Some startup people and university lecturers would wear African clothes or put all kinds of punctuation over their names, like what it means to love Africa or care what they wear or how their names appear when there are so many obvious problems, and what they offer is nothing.

Africa is in a bad place. There are many places in Africa where extreme poverty is the beginning of hope. There are too many common levels below extreme poverty, for many of the population, with most conditions external to human dignity.

The problems of Africa seem to be talking points for many, going to school elsewhere or doing some startups, only as means be far away from it, themselves.

Any university lecturer or startup person who says that government is bad or is the problem is absolutely clueless and has nothing to offer.

Government is an obvious problem in Africa from the observation of people who always externalize their problems.
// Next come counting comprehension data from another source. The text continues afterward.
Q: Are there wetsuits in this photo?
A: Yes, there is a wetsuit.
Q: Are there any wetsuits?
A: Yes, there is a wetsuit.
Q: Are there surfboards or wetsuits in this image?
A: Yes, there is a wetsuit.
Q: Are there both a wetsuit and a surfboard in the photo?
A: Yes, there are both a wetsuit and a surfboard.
The university that cannot solve hawking, or transform parts of education services under their own power, would say the government is bad. A startup that has a useless but well-built product would say the government is bad.

African governments are just another department of the crudeness of Africans. Rather than the governments as a problem, they are opportunities.

All African governments (and law enforcement) are cheap, crude and confused. There is no way to want anything from them and not get it. Their power structure is only money and force, when power in the world has diversified with advances, they are stuck with the stale since their people too can’t seem to do anything new.

How does Africa make progress? There are many Africans who see nothing good in Africa and nothing would change that for them. Two sources, private universities and startups that should hold promise for Africa’s development have failed.